Directions: Retyping the records exactly, down to the last line, is the whole job.

Segment Open

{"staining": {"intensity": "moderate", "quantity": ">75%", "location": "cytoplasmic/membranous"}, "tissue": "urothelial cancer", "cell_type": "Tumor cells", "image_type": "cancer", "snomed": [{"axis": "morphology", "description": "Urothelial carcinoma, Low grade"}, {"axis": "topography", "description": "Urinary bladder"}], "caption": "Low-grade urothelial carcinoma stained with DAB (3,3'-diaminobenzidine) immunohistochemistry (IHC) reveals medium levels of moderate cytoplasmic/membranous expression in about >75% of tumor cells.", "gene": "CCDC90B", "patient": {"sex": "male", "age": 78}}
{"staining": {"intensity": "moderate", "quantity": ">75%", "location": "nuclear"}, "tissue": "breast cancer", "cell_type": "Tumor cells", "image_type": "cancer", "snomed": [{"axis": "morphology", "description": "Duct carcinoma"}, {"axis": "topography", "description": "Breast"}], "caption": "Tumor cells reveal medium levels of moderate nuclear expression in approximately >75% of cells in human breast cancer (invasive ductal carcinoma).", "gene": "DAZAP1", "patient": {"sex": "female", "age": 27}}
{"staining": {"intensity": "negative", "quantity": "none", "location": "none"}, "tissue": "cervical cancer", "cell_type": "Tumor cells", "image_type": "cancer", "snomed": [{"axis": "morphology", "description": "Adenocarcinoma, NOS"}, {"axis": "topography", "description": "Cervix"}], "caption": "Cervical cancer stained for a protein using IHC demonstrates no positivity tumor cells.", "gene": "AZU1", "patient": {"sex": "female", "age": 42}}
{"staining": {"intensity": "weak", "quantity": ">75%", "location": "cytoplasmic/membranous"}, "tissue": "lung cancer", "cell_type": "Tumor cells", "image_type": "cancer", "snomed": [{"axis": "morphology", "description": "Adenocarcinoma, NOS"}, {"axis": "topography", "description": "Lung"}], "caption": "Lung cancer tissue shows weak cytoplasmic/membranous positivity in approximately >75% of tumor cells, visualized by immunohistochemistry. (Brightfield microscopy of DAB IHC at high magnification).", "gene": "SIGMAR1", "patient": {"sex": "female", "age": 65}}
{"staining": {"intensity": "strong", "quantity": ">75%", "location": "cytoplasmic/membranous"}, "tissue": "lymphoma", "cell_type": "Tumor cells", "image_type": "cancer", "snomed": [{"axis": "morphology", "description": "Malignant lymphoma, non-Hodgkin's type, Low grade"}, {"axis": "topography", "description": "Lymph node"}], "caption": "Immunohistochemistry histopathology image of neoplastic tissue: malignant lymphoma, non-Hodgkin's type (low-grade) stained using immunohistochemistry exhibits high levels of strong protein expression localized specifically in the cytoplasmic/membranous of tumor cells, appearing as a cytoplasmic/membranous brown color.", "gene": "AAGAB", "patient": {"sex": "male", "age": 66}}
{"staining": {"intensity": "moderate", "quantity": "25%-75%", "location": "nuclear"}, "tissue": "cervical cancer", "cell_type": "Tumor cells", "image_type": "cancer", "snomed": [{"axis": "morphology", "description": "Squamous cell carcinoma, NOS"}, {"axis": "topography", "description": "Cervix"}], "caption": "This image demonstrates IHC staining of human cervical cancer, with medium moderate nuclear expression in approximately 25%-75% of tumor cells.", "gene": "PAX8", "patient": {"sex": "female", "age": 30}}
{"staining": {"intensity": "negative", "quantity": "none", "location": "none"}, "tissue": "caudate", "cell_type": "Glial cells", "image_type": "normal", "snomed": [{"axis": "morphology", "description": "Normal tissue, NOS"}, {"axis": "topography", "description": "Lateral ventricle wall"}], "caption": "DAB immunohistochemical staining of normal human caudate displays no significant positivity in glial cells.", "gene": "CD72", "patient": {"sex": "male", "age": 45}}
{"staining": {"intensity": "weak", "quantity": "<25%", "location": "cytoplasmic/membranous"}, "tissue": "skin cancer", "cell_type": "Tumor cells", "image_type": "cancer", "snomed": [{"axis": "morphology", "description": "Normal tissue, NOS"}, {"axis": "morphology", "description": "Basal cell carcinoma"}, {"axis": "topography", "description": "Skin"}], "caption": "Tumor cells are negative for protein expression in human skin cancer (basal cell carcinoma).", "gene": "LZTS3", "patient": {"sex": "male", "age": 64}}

Segment Closed

Response:
{"staining": {"intensity": "moderate", "quantity": ">75%", "location": "cytoplasmic/membranous"}, "tissue": "urothelial cancer", "cell_type": "Tumor cells", "image_type": "cancer", "snomed": [{"axis": "morphology", "description": "Urothelial carcinoma, Low grade"}, {"axis": "topography", "description": "Urinary bladder"}], "caption": "Low-grade urothelial carcinoma stained with DAB (3,3'-diaminobenzidine) immunohistochemistry (IHC) reveals medium levels of moderate cytoplasmic/membranous expression in about >75% of tumor cells.", "gene": "CCDC90B", "patient": {"sex": "male", "age": 78}}
{"staining": {"intensity": "moderate", "quantity": ">75%", "location": "nuclear"}, "tissue": "breast cancer", "cell_type": "Tumor cells", "image_type": "cancer", "snomed": [{"axis": "morphology", "description": "Duct carcinoma"}, {"axis": "topography", "description": "Breast"}], "caption": "Tumor cells reveal medium levels of moderate nuclear expression in approximately >75% of cells in human breast cancer (invasive ductal carcinoma).", "gene": "DAZAP1", "patient": {"sex": "female", "age": 27}}
{"staining": {"intensity": "negative", "quantity": "none", "location": "none"}, "tissue": "cervical cancer", "cell_type": "Tumor cells", "image_type": "cancer", "snomed": [{"axis": "morphology", "description": "Adenocarcinoma, NOS"}, {"axis": "topography", "description": "Cervix"}], "caption": "Cervical cancer stained for a protein using IHC demonstrates no positivity tumor cells.", "gene": "AZU1", "patient": {"sex": "female", "age": 42}}
{"staining": {"intensity": "weak", "quantity": ">75%", "location": "cytoplasmic/membranous"}, "tissue": "lung cancer", "cell_type": "Tumor cells", "image_type": "cancer", "snomed": [{"axis": "morphology", "description": "Adenocarcinoma, NOS"}, {"axis": "topography", "description": "Lung"}], "caption": "Lung cancer tissue shows weak cytoplasmic/membranous positivity in approximately >75% of tumor cells, visualized by immunohistochemistry. (Brightfield microscopy of DAB IHC at high magnification).", "gene": "SIGMAR1", "patient": {"sex": "female", "age": 65}}
{"staining": {"intensity": "strong", "quantity": ">75%", "location": "cytoplasmic/membranous"}, "tissue": "lymphoma", "cell_type": "Tumor cells", "image_type": "cancer", "snomed": [{"axis": "morphology", "description": "Malignant lymphoma, non-Hodgkin's type, Low grade"}, {"axis": "topography", "description": "Lymph node"}], "caption": "Immunohistochemistry histopathology image of neoplastic tissue: malignant lymphoma, non-Hodgkin's type (low-grade) stained using immunohistochemistry exhibits high levels of strong protein expression localized specifically in the cytoplasmic/membranous of tumor cells, appearing as a cytoplasmic/membranous brown color.", "gene": "AAGAB", "patient": {"sex": "male", "age": 66}}
{"staining": {"intensity": "moderate", "quantity": "25%-75%", "location": "nuclear"}, "tissue": "cervical cancer", "cell_type": "Tumor cells", "image_type": "cancer", "snomed": [{"axis": "morphology", "description": "Squamous cell carcinoma, NOS"}, {"axis": "topography", "description": "Cervix"}], "caption": "This image demonstrates IHC staining of human cervical cancer, with medium moderate nuclear expression in approximately 25%-75% of tumor cells.", "gene": "PAX8", "patient": {"sex": "female", "age": 30}}
{"staining": {"intensity": "negative", "quantity": "none", "location": "none"}, "tissue": "caudate", "cell_type": "Glial cells", "image_type": "normal", "snomed": [{"axis": "morphology", "description": "Normal tissue, NOS"}, {"axis": "topography", "description": "Lateral ventricle wall"}], "caption": "DAB immunohistochemical staining of normal human caudate displays no significant positivity in glial cells.", "gene": "CD72", "patient": {"sex": "male", "age": 45}}
{"staining": {"intensity": "weak", "quantity": "<25%", "location": "cytoplasmic/membranous"}, "tissue": "skin cancer", "cell_type": "Tumor cells", "image_type": "cancer", "snomed": [{"axis": "morphology", "description": "Normal tissue, NOS"}, {"axis": "morphology", "description": "Basal cell carcinoma"}, {"axis": "topography", "description": "Skin"}], "caption": "Tumor cells are negative for protein expression in human skin cancer (basal cell carcinoma).", "gene": "LZTS3", "patient": {"sex": "male", "age": 64}}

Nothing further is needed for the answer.